A 10GB monthly allowance won't cut the mustard I'm afraid and an android box won't change that unfortunately. 
The only real option you have is finding an internet provider either satellite or wimax who provide unlimited allowance.


----------



## Aron (Apr 30, 2013)

Nonnamags said:


> Hi everyone, since the great satellite turn off, there has been much ado about android boxes for Internet TV. Now then, I live in the middle of nowhere, no chance of a landline, we have vodafone unstable wifi modem with a 10gb monthly allowance. As a teacher and OU student I have on occasions have to purchase extra gb as the monthly allowance is not enough. It appears the android box may be a dilution but I'm doubtful given the above information......any deas please anyone?


I live in rural Andalucia and have Iberbanda for Internet and a phone line which is Satellite. Occasionally the a TV signal drops off, but I get to watch TV via FilmOn. However, during the summer, I don't watch TV, so I am quite content.


----------



## Nonnamags (Jan 10, 2013)

thrax said:


> Have you considered satellite internet?

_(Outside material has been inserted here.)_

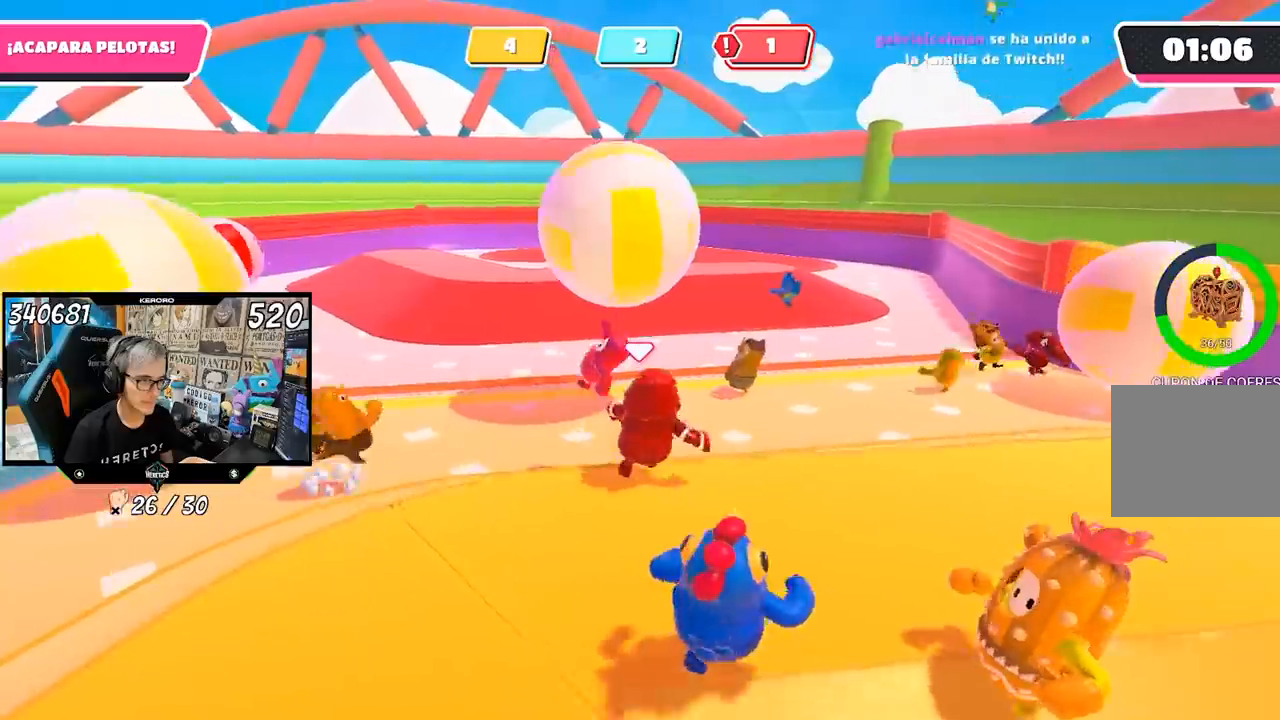
{"buttons": [], "left_stick": "down-left", "right_stick": "left", "events": [[183, "right_stick", "left"], [317, "left_stick", "down-right"], [383, "left_stick", "down-left"]]}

 I think that's even more expensive than vodafone? Dunno.... It's not for myself, but I think now we have spanish TV I might just invest in sky...can I do that from here or do I gave to have a uk address? God it's all so confusing, and there's a world cup coming up....aaaaggghhhh!!
Thanks to all for advice given. X


----------



## mrypg9 (Apr 26, 2008)

Nonnamags said:


> I think that's even more expensive than vodafone? Dunno.... It's not for myself, but I think now we have spanish TV I might just invest in sky...can I do that from here or do I gave to have a uk address? God it's all so confusing, and there's a world cup coming up....aaaaggghhhh!!
> Thanks to all for advice given. X


Not sure if the World Cup matches will be on Sky.
We have very poor speed internet but we are quite happy watching BBC etc. On our laptops or IPads. We watched the England- Peru match last night, no breaks, uninterrupted viewing.
Watching tv in this way has two advantages: one, it's free, at least there's no additional charge on our monthly internet/phone bill and two, we can watch different programmes simultaneously via tablet and earphones.
We have the full Sky package but I think we'll maybe trim it to Sky Sport and documentaries, news and so on.we only watch news and sport anyway.


----------



## Alcalaina (Aug 6, 2010)

mrypg9 said:


> Not sure if the World Cup matches will be on Sky.
> We have very poor speed internet but we are quite happy watching BBC etc. On our laptops or IPads. We watched the England- Peru match last night, no breaks, uninterrupted viewing.
> Watching tv in this way has two advantages: one, it's free, at least there's no additional charge on our monthly internet/phone bill and two, we can watch different programmes simultaneously via tablet and earphones.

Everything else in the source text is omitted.